Science Fair Project Encyclopedia
Beeswax is a tough wax formed from a mixture of several compounds including: hydrocarbons 14%, monoesters 35%, diesters 14%, triesters 3%, hydroxy monoesters 4%, Hydroxy polyesters 8%, acid esters 1%, acid polyesters 2%, free acids 12%, free alcohols 1%, unidentified 6% . Beeswax is secreted by honeybees in the form of thin scales. The scales are produced by glands on the ventral surface of the abdomen. Worker bees have eight wax-producing glands on the inner sides of the sternites of abdominal segments 4 to 7. The size of these wax glands depends on the age of the worker.

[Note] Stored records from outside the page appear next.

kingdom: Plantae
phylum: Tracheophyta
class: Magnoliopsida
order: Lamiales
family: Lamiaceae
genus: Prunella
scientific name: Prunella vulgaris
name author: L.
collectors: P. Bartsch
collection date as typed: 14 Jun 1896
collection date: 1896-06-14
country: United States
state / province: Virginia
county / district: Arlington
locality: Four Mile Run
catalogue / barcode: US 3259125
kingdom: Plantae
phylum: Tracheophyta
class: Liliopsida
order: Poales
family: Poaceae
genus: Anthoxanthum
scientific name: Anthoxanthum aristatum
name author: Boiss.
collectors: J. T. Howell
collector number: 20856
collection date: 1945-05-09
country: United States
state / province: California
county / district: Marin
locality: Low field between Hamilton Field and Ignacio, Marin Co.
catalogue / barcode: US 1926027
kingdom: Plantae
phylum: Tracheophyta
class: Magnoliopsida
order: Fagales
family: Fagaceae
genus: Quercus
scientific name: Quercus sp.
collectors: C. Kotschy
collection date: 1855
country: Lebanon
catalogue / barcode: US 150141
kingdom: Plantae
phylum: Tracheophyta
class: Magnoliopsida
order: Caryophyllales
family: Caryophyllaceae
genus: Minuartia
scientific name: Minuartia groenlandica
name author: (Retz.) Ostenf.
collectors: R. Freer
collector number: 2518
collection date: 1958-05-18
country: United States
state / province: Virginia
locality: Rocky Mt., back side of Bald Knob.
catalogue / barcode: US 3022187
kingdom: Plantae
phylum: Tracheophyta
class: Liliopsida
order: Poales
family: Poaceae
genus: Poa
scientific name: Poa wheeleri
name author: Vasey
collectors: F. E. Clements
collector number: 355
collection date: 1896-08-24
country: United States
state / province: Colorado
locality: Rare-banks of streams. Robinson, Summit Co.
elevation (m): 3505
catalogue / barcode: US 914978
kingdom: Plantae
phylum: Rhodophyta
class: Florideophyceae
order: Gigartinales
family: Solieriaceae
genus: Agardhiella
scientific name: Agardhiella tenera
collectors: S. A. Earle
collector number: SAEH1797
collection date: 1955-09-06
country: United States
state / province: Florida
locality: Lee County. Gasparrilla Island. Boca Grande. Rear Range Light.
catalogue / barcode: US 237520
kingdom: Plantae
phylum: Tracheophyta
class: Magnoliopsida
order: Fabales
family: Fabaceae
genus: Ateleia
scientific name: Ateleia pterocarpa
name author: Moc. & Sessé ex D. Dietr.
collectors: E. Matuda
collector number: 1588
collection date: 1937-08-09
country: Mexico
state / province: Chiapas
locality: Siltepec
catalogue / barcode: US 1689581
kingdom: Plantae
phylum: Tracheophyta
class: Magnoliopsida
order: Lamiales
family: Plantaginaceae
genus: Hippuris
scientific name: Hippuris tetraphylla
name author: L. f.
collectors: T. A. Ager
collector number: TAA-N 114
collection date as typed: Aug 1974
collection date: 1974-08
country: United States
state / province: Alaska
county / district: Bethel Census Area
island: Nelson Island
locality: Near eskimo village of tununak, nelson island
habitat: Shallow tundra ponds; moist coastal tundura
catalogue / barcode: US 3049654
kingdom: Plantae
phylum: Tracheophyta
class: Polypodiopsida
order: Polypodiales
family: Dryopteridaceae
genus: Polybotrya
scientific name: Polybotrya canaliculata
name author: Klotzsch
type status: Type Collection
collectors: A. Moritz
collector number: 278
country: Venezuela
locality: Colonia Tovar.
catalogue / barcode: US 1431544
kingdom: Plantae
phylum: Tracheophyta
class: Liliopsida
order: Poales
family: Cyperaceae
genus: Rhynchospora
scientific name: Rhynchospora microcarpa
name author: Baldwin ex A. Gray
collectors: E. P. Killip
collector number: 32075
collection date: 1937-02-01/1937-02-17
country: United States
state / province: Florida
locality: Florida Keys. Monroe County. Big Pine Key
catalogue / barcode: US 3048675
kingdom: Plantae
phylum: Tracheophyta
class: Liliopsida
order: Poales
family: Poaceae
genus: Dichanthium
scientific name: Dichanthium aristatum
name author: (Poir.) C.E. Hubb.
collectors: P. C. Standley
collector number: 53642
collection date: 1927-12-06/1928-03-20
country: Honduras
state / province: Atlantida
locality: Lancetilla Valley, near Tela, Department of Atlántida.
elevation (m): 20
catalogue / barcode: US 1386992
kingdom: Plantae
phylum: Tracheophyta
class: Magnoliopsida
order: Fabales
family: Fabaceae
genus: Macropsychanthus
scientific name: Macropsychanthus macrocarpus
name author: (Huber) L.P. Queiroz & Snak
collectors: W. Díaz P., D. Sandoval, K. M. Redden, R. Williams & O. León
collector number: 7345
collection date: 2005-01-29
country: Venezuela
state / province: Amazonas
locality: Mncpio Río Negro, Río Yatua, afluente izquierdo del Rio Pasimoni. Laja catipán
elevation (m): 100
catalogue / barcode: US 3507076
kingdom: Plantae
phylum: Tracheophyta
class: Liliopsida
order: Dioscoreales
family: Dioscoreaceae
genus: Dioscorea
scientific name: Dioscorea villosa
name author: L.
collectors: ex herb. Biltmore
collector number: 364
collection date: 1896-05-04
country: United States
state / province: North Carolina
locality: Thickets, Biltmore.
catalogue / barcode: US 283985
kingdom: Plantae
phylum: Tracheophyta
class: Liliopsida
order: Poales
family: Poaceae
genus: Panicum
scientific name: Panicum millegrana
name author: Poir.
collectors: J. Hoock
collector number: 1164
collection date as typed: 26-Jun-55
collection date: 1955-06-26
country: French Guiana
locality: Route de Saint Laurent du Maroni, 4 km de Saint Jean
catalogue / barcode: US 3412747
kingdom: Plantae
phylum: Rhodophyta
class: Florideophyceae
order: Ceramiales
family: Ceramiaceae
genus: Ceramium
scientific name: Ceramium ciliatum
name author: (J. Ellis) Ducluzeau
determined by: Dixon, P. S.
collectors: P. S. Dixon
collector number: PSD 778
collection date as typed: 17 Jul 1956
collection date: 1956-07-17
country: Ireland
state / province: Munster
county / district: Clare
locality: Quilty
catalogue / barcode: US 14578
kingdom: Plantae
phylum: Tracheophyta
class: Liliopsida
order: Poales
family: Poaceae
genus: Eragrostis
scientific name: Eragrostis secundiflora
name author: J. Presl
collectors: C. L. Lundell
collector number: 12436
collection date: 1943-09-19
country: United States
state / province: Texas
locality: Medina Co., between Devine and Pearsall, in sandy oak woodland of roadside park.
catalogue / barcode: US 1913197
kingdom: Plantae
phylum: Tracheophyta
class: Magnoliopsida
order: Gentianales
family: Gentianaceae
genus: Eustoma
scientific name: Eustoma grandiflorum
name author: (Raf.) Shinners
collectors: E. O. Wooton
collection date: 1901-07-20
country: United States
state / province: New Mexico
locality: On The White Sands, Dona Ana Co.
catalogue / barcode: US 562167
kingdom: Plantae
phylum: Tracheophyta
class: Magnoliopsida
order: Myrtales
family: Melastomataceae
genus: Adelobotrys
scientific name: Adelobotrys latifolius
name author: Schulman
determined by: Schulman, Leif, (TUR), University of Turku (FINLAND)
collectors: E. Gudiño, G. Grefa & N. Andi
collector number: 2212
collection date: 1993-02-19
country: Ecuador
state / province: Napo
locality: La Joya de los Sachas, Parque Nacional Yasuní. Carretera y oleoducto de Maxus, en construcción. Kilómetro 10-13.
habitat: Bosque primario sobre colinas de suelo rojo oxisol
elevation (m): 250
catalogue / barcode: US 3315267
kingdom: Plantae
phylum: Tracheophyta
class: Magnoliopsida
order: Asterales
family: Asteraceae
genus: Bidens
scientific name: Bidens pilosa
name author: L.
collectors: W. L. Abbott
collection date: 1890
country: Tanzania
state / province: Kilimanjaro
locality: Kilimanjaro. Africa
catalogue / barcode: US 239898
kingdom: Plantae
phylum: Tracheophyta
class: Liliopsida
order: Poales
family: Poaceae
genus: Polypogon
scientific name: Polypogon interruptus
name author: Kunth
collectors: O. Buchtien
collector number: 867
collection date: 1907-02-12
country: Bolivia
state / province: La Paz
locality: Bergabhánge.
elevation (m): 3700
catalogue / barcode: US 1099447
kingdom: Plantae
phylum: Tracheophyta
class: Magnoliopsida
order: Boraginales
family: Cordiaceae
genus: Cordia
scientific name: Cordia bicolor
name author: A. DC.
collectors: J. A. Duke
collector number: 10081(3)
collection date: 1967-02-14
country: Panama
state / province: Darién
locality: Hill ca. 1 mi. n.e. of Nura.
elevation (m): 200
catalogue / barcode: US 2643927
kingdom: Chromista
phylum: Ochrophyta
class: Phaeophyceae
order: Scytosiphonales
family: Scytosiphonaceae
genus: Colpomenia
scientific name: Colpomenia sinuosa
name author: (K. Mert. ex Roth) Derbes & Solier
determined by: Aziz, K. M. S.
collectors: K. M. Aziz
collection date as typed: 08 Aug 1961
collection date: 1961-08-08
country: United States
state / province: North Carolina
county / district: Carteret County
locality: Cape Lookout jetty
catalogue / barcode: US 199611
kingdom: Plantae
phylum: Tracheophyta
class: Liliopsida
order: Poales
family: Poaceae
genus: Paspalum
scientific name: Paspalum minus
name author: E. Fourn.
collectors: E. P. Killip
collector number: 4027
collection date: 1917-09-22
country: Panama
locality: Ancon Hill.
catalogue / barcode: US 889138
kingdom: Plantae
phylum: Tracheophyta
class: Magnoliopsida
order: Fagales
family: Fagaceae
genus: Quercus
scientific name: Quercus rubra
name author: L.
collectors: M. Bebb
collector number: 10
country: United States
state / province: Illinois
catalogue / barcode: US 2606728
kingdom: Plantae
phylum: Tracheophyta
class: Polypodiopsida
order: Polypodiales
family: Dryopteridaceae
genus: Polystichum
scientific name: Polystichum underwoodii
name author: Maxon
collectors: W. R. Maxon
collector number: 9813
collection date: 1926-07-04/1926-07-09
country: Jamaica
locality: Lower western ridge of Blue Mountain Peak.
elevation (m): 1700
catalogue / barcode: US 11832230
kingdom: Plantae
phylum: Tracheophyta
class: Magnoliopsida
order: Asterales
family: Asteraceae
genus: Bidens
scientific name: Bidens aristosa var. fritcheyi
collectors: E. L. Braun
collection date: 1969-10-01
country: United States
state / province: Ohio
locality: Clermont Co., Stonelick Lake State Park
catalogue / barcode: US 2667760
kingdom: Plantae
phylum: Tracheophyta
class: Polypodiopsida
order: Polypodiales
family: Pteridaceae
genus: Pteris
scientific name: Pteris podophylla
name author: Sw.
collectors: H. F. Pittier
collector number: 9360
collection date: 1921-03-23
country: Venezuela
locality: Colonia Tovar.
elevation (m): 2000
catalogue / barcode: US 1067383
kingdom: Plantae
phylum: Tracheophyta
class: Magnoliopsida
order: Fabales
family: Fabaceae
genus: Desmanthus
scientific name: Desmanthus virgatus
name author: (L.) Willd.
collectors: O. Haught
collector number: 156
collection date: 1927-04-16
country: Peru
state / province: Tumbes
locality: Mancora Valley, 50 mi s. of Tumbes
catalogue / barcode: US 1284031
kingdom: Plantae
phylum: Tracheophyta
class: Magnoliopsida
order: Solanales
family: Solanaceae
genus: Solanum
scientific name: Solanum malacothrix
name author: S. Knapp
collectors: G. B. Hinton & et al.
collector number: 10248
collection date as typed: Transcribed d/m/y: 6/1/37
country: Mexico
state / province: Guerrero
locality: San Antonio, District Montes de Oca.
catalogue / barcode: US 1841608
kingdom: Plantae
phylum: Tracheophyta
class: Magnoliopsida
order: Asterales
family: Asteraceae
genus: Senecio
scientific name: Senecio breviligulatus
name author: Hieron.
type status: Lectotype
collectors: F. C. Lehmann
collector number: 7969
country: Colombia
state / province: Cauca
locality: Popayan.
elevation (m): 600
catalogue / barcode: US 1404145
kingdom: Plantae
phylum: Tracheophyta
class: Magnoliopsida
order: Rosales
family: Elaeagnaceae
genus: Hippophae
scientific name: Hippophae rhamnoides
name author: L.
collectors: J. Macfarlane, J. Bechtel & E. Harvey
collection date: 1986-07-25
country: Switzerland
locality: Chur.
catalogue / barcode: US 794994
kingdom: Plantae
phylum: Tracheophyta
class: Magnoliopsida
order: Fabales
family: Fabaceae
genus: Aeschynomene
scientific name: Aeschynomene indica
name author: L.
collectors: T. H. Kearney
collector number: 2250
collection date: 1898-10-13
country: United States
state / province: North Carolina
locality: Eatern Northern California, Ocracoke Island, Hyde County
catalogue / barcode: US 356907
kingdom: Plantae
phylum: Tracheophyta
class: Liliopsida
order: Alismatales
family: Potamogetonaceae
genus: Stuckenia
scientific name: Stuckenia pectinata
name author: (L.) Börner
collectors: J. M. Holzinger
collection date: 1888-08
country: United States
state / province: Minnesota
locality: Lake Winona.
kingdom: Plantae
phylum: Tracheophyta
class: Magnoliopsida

Honeybees use the beeswax to build honey comb cells in which the young are raised and honey and pollen are stored. For the wax-making bees (12 days old) to secrete wax the ambient temperature in the hive has to be 33 to 36°C (91 - 97°F). Approximately eight pounds of honey is consumed by bees to produce one pound of beeswax. When beekeepers go to extract the honey, they cut off the wax caps from each honeycomb cell. Its color varies from yellowish-white to brownish depending on purity. Wax from the brood comb of the honeybee hive tends to be darker than wax from the honey comb. Impurities accumulate more quickly in the brood comb.
Beeswax has a high melting point range, of 62 - 64°C (144 - 147°F). It does not boil, but continues to heat until it bursts into flame at around 120°C (250°F). If beeswax is heated above 85 °C (185°F) discoloration occurs. Relative density at 15 °C is 0.958 - 0.970 g/cm3.
Beeswax is used commercially to make fine candles, cosmetics, in polishing materials, as a component of modelling waxes, and in a variety of other products. Beeswax candles are preferred in most Eastern Orthodox churches because they burn cleanly, with little or no wax dripping down the sides and little visible smoke. Beeswax is also prescribed as the material (or at least a significant part of the material) for the Paschal candle ("Easter Candle") and is recommended for other candles used in the liturgy of the Catholic Church.